FFN-SkipLLM: An Approach to FFN Block Skipping
Preliminaries
Analysis reveals that FFN blocks, which constitute approximately two-thirds of the parameters in a given layer (as demonstrated in LLaMa-7B layers), exhibit a high degree of computational redundancy. This redundancy is primarily observed in the middle layers of LLMs, with cosines similarity analyses indicating that tensors before and after FFN blocks undergo minimal change. Consequently, FFN blocks within these "non-cold" regions emerge as prime candidates for skipping, promising substantial computational savings with negligible impact on output quality.
Methodology
FFN-SkipLLM employs a dynamic strategy that adapts FFN block skipping according to input-specific characteristics. This strategy is detailed in an algorithm that selectively bypasses FFN blocks within non-cold regions based on the cosine similarity between input and output tensors of these blocks. By maintaining the computation in the initial and final layers (cold regions) and employing a warm-up mechanism that temporarily foregoes skipping for the initial tokens, FFN-SkipLLM preserves the integrity of the KV cache and ensures a stable generation process.
Experimental Evaluation
Extensive experiments across benchmarks such as MT-Bench, Factoid-QA, and variable-length text summarization demonstrate the efficacy of FFN-SkipLLM. Notably, the model can skip a significant portion of FFN blocks while retaining nearly full model performance across a range of knowledge-intensive tasks. This capability starkly contrasts with the performance drops and inaccuracies observed in existing layer-skipping approaches, affirming the potential of FFN-SkipLLM as a more robust and efficient alternative.

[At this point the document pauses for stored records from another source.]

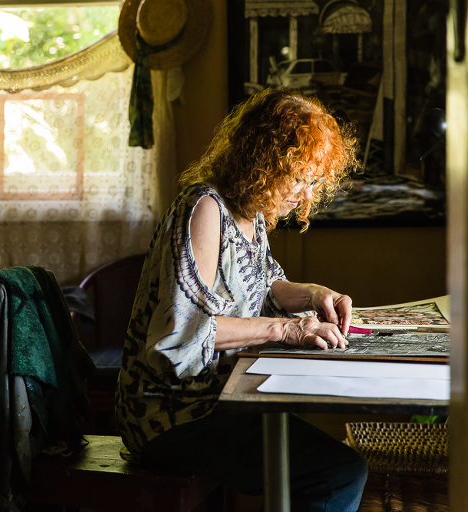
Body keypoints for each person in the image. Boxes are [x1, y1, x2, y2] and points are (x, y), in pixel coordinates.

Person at [115, 88, 368, 511]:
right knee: (339, 471)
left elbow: (265, 284)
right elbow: (183, 333)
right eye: (298, 176)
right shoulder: (204, 208)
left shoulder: (249, 211)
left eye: (312, 181)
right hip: (169, 414)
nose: (305, 194)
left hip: (215, 398)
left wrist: (315, 294)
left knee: (309, 438)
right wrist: (289, 328)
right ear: (265, 162)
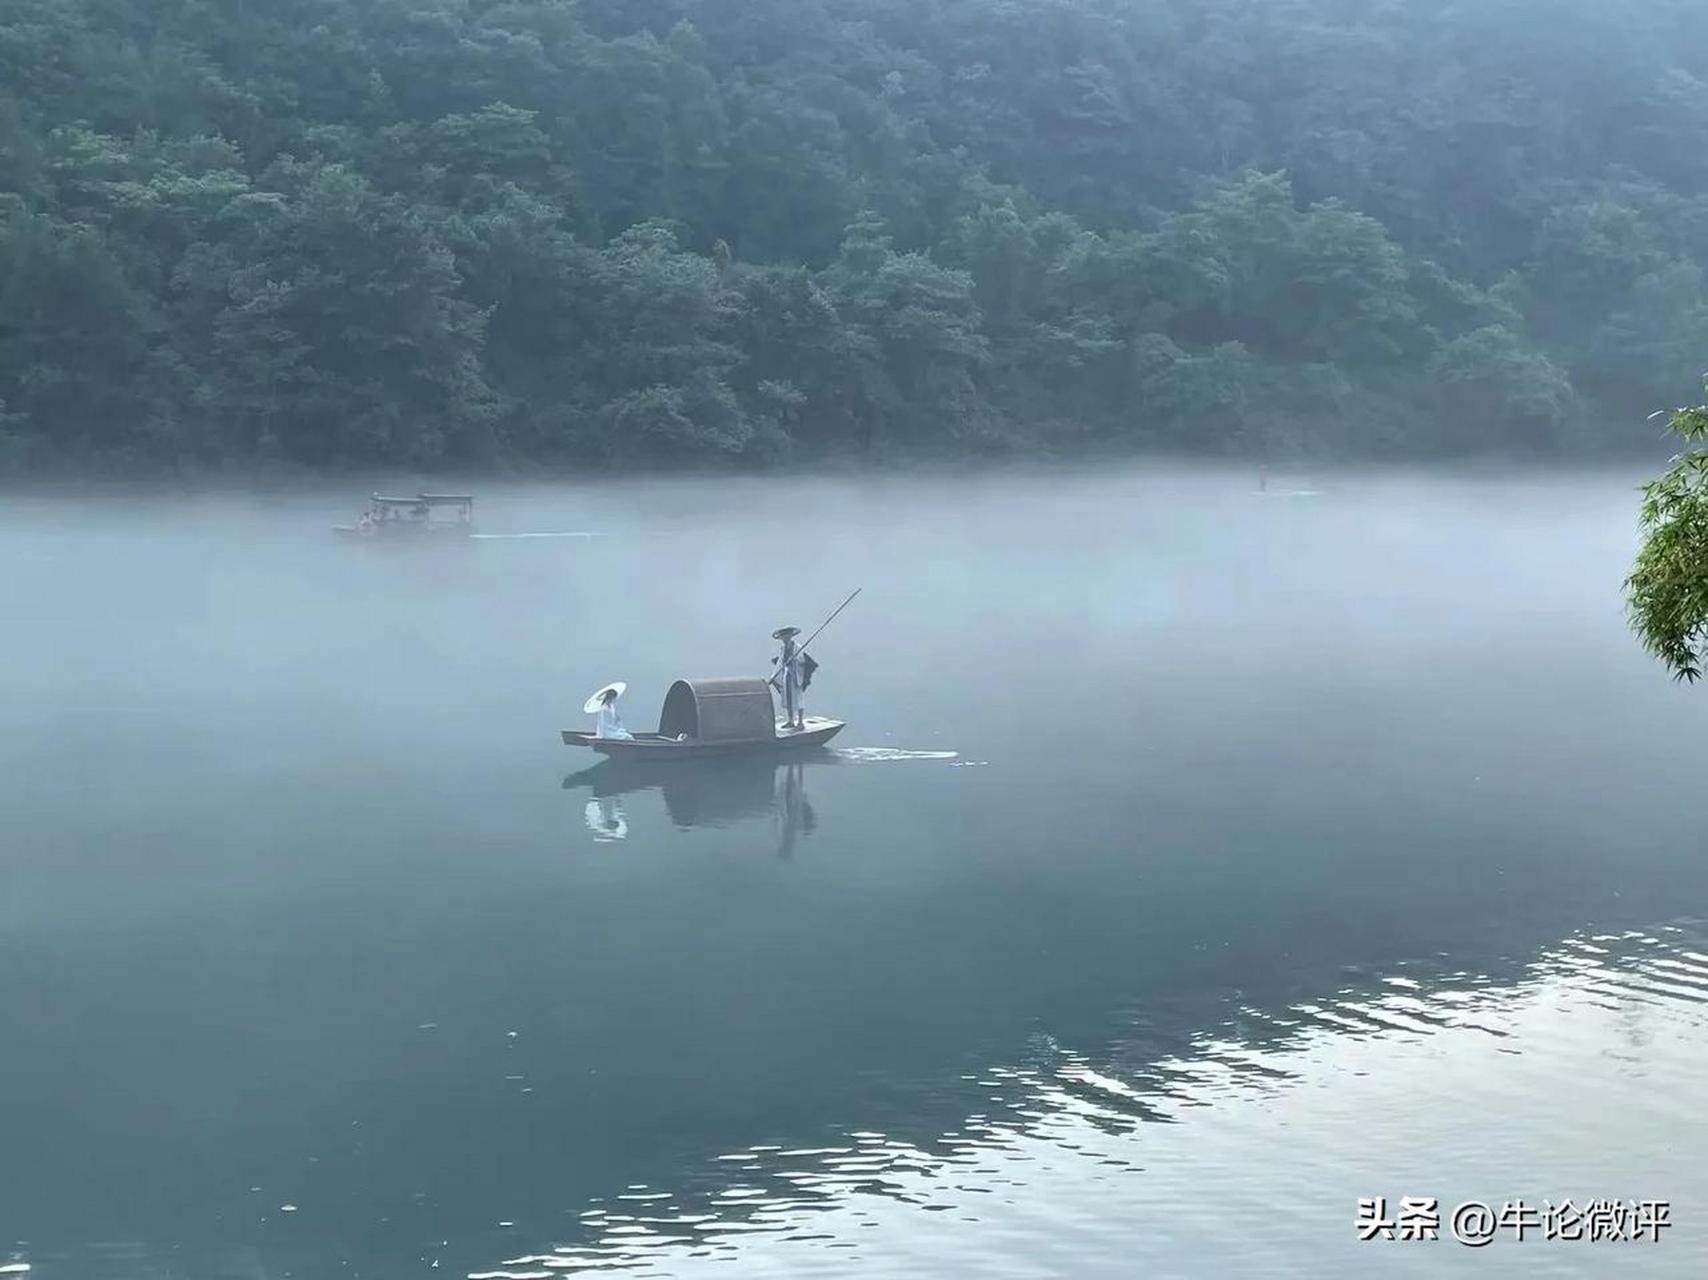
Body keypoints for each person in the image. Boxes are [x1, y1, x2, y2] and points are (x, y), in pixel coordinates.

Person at [769, 626, 818, 730]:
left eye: (787, 636)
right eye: (783, 637)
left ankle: (800, 722)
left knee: (798, 699)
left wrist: (794, 659)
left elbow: (802, 660)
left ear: (790, 636)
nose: (785, 639)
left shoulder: (797, 647)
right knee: (788, 699)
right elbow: (780, 662)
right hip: (787, 675)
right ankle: (790, 721)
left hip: (796, 676)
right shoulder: (783, 648)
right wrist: (774, 676)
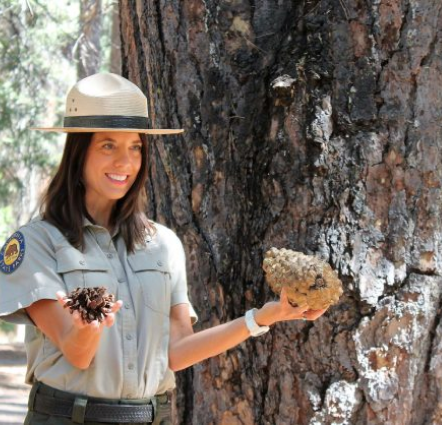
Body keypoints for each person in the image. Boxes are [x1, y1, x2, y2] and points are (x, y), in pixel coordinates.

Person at [0, 72, 326, 425]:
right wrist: (88, 328)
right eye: (108, 145)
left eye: (135, 147)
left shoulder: (163, 243)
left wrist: (265, 316)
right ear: (78, 154)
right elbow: (77, 354)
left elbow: (176, 352)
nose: (125, 162)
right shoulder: (36, 242)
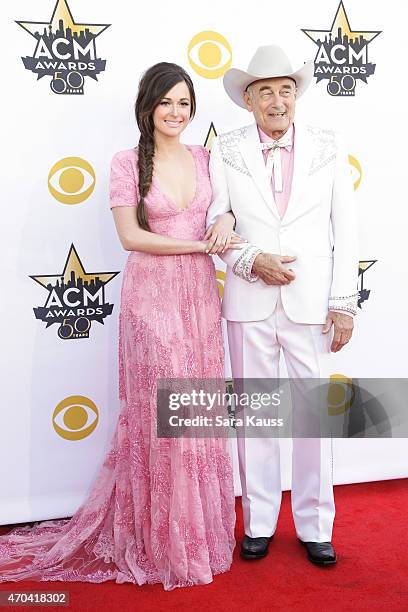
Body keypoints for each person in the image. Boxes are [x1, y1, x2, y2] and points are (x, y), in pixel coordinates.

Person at [0, 62, 243, 590]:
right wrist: (202, 244)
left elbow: (228, 209)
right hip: (151, 296)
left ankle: (195, 535)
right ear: (147, 108)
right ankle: (159, 540)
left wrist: (224, 221)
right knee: (160, 412)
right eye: (166, 103)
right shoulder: (126, 162)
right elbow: (131, 237)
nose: (176, 113)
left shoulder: (208, 157)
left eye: (184, 103)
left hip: (199, 298)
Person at [206, 45, 359, 565]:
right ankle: (260, 522)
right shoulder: (223, 149)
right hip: (249, 300)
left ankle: (317, 525)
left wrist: (344, 303)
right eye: (265, 91)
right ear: (248, 100)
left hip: (312, 303)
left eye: (285, 90)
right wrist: (252, 261)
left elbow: (347, 229)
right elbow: (216, 221)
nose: (277, 100)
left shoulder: (327, 146)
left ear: (297, 95)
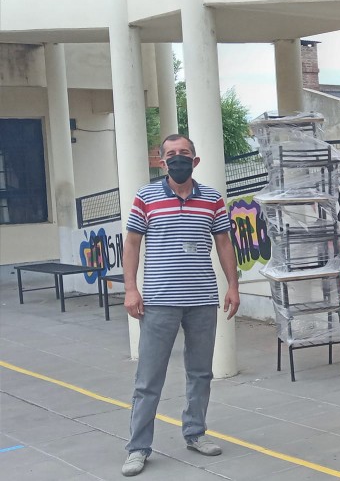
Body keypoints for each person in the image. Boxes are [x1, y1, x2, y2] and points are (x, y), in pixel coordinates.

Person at [121, 134, 240, 477]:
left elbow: (224, 243)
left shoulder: (213, 199)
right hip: (159, 301)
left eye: (184, 153)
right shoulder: (146, 197)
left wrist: (233, 286)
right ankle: (138, 447)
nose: (178, 158)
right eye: (171, 154)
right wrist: (131, 289)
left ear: (195, 160)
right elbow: (132, 244)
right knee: (148, 379)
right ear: (162, 162)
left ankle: (195, 432)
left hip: (202, 300)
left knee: (201, 373)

Implications and Future Directions
The introduction of FFN-SkipLLM opens up new avenues for enhancing the performance and efficiency of autoregressive LLMs. By sidestepping the challenges associated with KV cache management inherent in layer-skipping strategies, this approach paves the way for more sustainable and accessible deployment of LLMs across various applications. Moving forward, integrating FFN-SkipLLM with other model compression techniques, such as sparsity and quantization, may yield further improvements in computational efficiency. Additionally, addressing the current limitations related to the scaling of skip ratios beyond 35% without performance degradation remains an area ripe for future research.
Conclusion
FFN-SkipLLM represents a significant stride toward mitigating the computational demands of deploying state-of-the-art autoregressive LLMs. By leveraging insights into the redundancy of FFN blocks and the strategic skipping of these components, this approach achieves a delicate balance between computational efficiency and model performance, heralding a new era of more accessible and performant language models.